Abstract

The fluorescent behavior of the methyl-5-R-salicylates is analyzed in media of negligible acidity and basicity so that the methyl-5-R-salicylates may undergo solvent dipolarity changes or not in a controlled manner based on the following guidelines: (i) The molecular forms of these methyl-5-R-salicylates possessing an intramolecular hydrogen bond (IMHB) between their hydroxyl group and ether type oxygen (rotated tautomer) undergo no excited-state intramolecular proton transfer (ESIPT) in their first excited electronic state; (ii) on the other hand, the molecular species with an IMHB between its hydroxyl group and carbonyl oxygen (normal tautomer) exhibits both ESIPT and normal emission when charge transfer (CT) from the R-substituent to the phenol group is slight to moderate, but only normal emission is monitored when CT is strong.

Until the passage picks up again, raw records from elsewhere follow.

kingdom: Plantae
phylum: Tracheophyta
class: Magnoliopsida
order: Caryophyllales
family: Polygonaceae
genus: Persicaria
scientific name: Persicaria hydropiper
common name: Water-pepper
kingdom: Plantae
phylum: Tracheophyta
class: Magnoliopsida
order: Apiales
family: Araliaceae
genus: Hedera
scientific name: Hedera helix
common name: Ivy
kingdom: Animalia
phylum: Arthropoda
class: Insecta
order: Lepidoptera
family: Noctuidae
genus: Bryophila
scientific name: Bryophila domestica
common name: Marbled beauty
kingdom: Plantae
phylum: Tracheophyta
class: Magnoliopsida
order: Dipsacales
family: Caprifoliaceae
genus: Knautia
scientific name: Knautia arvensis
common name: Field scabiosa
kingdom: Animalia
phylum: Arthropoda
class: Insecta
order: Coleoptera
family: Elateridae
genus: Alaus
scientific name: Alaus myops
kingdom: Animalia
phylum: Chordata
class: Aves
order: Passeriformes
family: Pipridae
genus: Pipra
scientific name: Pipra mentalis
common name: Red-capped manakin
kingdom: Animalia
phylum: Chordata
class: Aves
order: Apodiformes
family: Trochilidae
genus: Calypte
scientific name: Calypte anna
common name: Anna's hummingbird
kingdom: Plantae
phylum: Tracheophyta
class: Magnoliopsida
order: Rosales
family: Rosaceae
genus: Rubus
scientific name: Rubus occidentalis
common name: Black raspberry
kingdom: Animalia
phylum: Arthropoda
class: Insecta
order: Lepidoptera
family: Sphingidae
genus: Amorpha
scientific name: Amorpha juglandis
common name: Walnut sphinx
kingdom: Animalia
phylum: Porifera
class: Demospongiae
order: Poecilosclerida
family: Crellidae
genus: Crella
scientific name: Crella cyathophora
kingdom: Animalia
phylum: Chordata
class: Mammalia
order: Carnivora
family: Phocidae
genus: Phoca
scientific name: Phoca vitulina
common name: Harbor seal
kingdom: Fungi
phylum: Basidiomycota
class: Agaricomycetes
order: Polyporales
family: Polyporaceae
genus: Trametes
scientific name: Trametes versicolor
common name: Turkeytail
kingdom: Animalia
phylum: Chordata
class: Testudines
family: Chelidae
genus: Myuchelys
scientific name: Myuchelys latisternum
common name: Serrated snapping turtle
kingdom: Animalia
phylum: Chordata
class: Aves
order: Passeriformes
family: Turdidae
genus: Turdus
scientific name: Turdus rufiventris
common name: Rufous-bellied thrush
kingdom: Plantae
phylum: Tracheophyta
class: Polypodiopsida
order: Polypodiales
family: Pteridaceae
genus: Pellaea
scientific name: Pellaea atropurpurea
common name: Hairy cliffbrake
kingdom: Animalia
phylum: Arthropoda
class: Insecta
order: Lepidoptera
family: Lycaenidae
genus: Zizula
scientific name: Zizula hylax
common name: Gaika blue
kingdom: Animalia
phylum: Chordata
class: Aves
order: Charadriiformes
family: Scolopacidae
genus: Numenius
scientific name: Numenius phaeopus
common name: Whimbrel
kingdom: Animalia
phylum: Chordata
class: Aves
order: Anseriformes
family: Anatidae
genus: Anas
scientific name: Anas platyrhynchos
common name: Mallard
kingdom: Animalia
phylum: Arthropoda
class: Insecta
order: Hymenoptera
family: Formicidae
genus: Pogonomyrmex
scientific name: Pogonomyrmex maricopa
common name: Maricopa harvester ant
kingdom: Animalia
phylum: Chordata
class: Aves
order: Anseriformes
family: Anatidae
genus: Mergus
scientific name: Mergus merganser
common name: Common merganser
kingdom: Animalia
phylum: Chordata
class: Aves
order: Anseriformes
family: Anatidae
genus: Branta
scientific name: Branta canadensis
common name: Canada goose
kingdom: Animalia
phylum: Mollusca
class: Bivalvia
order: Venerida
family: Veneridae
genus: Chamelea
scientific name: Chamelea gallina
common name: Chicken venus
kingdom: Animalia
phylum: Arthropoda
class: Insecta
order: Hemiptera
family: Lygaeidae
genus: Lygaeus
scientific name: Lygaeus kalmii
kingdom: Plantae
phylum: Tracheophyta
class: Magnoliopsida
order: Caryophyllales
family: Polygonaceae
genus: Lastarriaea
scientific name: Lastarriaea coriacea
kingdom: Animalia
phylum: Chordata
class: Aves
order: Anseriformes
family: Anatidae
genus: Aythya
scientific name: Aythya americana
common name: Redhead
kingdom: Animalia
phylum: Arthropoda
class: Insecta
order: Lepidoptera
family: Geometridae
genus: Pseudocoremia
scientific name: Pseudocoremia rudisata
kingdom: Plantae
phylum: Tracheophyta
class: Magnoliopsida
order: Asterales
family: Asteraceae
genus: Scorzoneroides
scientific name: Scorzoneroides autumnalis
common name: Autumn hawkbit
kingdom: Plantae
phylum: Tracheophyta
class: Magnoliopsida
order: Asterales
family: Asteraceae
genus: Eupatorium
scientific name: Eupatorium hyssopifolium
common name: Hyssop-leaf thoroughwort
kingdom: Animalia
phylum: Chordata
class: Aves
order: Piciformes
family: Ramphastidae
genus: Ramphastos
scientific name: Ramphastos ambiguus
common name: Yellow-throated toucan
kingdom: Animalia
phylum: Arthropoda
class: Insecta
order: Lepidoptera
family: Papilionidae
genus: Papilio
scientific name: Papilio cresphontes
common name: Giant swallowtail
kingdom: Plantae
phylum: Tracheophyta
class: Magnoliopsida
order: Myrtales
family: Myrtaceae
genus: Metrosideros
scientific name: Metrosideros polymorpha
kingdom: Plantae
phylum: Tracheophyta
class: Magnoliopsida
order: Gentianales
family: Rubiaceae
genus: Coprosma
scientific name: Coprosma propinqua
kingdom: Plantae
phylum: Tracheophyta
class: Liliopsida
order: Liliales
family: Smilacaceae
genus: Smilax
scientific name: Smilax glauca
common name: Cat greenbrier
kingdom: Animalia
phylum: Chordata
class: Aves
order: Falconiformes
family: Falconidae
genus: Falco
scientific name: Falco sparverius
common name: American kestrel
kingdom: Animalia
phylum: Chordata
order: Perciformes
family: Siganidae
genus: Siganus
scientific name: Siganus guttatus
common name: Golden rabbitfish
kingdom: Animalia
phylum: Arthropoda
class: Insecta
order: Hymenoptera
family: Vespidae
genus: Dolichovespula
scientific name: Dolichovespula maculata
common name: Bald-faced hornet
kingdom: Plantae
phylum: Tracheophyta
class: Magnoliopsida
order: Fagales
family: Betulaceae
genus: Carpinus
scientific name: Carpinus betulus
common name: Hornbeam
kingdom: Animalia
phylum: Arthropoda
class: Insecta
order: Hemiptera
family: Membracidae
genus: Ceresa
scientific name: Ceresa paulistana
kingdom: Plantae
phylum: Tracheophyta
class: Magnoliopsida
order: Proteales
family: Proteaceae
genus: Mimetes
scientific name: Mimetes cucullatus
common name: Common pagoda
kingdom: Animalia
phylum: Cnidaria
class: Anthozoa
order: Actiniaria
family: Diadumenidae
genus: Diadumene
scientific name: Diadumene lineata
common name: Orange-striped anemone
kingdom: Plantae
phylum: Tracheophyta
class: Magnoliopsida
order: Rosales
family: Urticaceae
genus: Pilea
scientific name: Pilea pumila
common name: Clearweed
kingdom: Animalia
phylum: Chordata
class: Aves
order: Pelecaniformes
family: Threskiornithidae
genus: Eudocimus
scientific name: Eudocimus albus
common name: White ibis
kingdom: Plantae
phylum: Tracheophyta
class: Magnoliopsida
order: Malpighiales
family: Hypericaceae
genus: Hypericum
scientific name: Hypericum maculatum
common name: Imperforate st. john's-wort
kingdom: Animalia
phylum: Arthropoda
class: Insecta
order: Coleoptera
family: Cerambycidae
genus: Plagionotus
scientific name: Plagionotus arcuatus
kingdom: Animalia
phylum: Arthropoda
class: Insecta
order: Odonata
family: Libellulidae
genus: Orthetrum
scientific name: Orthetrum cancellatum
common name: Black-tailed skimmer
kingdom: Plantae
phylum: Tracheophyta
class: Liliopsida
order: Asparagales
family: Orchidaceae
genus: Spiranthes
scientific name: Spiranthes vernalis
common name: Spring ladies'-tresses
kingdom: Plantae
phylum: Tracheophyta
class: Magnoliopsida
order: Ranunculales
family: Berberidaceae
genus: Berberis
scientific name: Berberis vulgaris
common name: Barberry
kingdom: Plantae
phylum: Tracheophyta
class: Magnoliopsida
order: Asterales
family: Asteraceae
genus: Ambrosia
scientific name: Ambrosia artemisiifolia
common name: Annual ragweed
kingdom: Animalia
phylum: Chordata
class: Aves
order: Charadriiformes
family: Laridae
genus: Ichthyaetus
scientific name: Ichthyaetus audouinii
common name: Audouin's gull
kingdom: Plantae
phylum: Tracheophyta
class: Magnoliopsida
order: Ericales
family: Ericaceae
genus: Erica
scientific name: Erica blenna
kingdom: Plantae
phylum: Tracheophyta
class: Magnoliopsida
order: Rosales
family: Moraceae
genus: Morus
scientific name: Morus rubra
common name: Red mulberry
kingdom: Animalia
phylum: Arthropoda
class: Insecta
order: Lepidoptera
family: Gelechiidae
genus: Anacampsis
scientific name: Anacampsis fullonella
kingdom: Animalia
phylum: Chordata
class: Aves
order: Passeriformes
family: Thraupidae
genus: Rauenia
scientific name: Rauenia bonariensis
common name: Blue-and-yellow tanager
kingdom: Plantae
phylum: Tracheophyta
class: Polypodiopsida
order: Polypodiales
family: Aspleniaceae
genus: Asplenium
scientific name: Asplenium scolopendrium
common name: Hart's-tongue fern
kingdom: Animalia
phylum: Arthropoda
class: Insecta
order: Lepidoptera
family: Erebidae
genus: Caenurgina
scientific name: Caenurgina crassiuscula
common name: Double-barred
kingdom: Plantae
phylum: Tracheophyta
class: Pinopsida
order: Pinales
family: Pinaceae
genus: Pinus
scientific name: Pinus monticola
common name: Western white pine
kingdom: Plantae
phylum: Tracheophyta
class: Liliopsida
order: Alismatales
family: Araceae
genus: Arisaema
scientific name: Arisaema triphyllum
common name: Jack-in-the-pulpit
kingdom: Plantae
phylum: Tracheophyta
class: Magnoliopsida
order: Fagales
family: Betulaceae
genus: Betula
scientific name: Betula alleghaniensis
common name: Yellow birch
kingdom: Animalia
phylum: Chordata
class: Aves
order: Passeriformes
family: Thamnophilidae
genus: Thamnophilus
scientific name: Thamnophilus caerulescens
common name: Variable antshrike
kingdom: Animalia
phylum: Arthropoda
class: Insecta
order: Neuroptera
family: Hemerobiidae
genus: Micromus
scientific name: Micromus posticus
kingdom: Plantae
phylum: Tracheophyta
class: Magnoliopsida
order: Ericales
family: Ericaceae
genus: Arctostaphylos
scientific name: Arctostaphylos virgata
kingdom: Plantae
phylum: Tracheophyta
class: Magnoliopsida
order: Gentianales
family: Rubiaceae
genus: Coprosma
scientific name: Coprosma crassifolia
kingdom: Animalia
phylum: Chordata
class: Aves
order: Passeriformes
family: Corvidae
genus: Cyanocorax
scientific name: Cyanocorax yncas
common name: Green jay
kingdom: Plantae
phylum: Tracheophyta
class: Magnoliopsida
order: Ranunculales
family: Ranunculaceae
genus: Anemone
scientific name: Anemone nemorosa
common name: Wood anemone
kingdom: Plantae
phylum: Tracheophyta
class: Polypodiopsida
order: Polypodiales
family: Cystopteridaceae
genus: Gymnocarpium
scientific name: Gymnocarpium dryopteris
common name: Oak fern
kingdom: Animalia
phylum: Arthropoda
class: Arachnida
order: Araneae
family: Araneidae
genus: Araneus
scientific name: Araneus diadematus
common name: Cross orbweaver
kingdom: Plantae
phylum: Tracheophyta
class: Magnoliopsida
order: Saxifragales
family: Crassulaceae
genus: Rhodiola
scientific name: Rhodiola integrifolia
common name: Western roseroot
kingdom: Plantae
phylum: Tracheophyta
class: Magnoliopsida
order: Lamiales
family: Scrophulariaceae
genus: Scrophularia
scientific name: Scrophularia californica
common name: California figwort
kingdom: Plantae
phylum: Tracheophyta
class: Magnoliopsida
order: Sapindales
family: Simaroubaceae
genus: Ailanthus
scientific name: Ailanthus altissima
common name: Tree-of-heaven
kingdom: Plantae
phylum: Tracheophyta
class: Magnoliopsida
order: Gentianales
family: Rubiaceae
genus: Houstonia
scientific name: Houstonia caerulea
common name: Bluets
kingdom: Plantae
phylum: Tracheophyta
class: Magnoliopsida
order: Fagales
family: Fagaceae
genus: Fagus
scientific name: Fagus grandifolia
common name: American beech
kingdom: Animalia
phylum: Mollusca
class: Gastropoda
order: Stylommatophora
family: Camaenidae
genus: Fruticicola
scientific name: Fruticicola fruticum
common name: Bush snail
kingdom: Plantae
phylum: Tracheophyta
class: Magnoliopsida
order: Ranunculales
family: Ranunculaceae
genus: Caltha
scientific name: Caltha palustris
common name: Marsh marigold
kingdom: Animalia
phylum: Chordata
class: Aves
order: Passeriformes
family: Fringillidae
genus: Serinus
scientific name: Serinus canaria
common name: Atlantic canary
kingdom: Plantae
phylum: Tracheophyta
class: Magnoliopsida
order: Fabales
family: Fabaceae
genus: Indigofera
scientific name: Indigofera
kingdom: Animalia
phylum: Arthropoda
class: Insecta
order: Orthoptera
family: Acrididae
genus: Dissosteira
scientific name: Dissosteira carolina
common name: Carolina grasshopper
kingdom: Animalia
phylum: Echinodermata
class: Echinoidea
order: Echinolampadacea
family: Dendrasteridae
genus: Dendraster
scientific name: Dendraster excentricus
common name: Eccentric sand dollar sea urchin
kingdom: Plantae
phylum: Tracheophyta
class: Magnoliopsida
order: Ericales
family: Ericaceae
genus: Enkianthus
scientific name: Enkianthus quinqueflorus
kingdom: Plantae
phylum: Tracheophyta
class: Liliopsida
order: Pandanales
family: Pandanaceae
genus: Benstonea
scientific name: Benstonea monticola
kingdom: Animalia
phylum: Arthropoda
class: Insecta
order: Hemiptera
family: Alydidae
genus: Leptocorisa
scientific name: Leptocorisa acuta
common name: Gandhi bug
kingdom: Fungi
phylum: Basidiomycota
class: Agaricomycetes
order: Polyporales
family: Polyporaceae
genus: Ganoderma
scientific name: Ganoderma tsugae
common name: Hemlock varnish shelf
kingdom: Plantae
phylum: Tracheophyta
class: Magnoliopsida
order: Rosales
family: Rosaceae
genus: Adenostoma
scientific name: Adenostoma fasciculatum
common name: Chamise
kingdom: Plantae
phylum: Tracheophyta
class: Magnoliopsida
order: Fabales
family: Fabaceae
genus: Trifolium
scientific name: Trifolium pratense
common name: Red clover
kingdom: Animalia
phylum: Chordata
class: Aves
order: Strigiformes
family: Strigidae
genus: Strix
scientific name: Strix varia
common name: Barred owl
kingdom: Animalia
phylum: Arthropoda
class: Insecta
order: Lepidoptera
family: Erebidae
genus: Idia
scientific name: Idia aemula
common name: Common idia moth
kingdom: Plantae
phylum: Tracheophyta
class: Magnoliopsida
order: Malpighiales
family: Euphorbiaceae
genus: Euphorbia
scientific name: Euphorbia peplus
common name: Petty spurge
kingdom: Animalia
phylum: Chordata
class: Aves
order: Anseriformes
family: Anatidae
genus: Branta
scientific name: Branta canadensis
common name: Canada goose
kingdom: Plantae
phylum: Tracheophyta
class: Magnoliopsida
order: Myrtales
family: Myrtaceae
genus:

The special insensitivity of the first UV absorption band for the normal tautomer of methylsalicylate (MS, with R = H) to the polarity of the solvent is not echoed by the normal forms of methyl-5-R-salicylates containing substituents R with a substantial effect of CT in the IMHB of the compound. These solvatochromic features of MS are shared by the emissions of its derivatives. The photophysical evidence found for the methyl-5-R-salicylates confirms the photophysical model recently reported (Phys. Chem. Chem. Phys. 2012, 14, 8903-8909), which assigns three fluorescent emissions to the methyl-5-R-salicylates: two of them coming from the IMHB normal tautomer, which undergoes ESIPT, and another from the IMHB rotated tautomer, which cannot undergo ESIPT.